A tristeza no meu peito é quando a noite escurece.
Meus suspiro são dobrado, todas coisa me aborrece,
meu rancho ficou desfeito, o meu coração padece,
meu amor foi pra bem longe e nunca mais aparece.

Todo dia de Finado faço a minha penitência:
eu vou lá no povoado, rever a minha querência,
onde há tempo a minha amada terminou sua existência,
foi s'embora deste mundo, para outra residência.

Levo na minha bagage uma coroa de frô
com espinho da saudade, num coração sofredô.
Levo no peito a tristeza, lembrança do nosso amô,
oferecendo uma prece, com meu rosário de dô.

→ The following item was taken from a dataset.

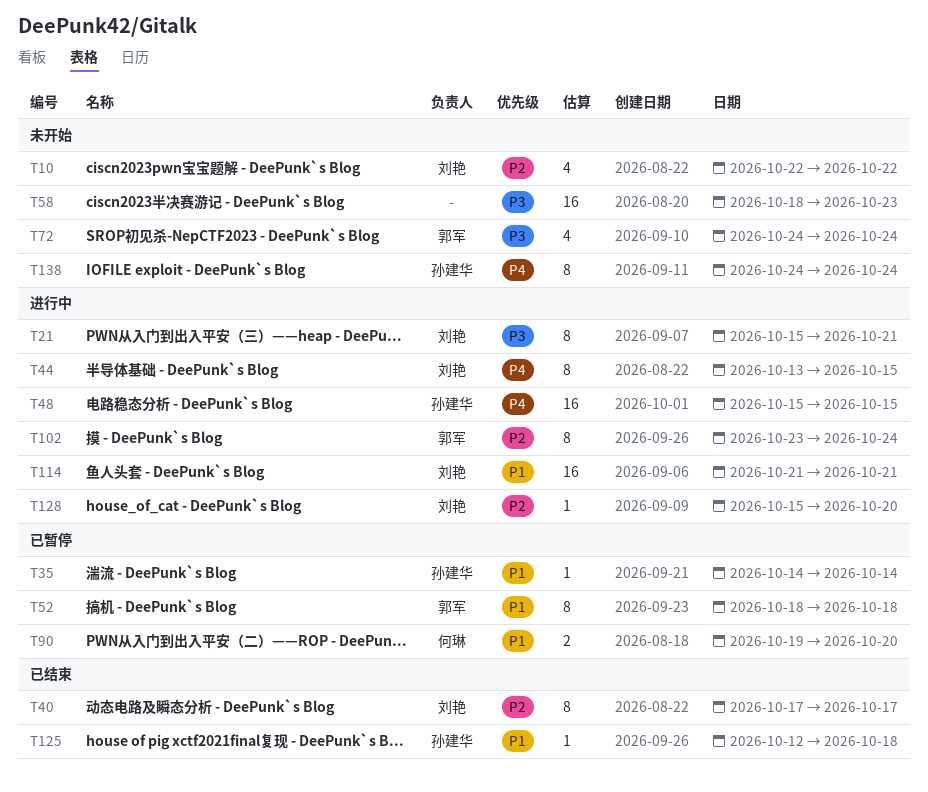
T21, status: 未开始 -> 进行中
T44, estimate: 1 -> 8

Ao saí do cemitério, sem querê meus óio chora.
Faço minha despedida e sozinho venho embora.
Acendo vela, rezando para Deus e Nossa Senhora,
que proteja a minha amada, no céu onde ela mora.

Difunto

La tristeza en mi pecho es cuando la noche oscurece.
Mis suspiros se duplican, todo me molesta,
mi rancho quedó deshecho, mi corazón sufre,
mi amor se fue lejos y nunca más aparece.

Cada Día de Difuntos hago mi penitencia:
voy al pueblo a revisitar mi querencia,
donde hace tiempo mi amada terminó su existencia,
se fue de este mundo, a otra residencia.

Llevo en mi equipaje una corona de flores
con espinas de la añoranza, en un corazón sufrido.
Llevo en el pecho la tristeza, recuerdo de nuestro amor,
ofreciendo una plegaria, con mi rosario de dolor.

Al salir del cementerio, sin querer mis ojos lloran.
Me despido y regreso solo.
Enciendo una vela, rezando a Dios y a Nuestra Señora,
para que protejan a mi amada en el cielo donde mora.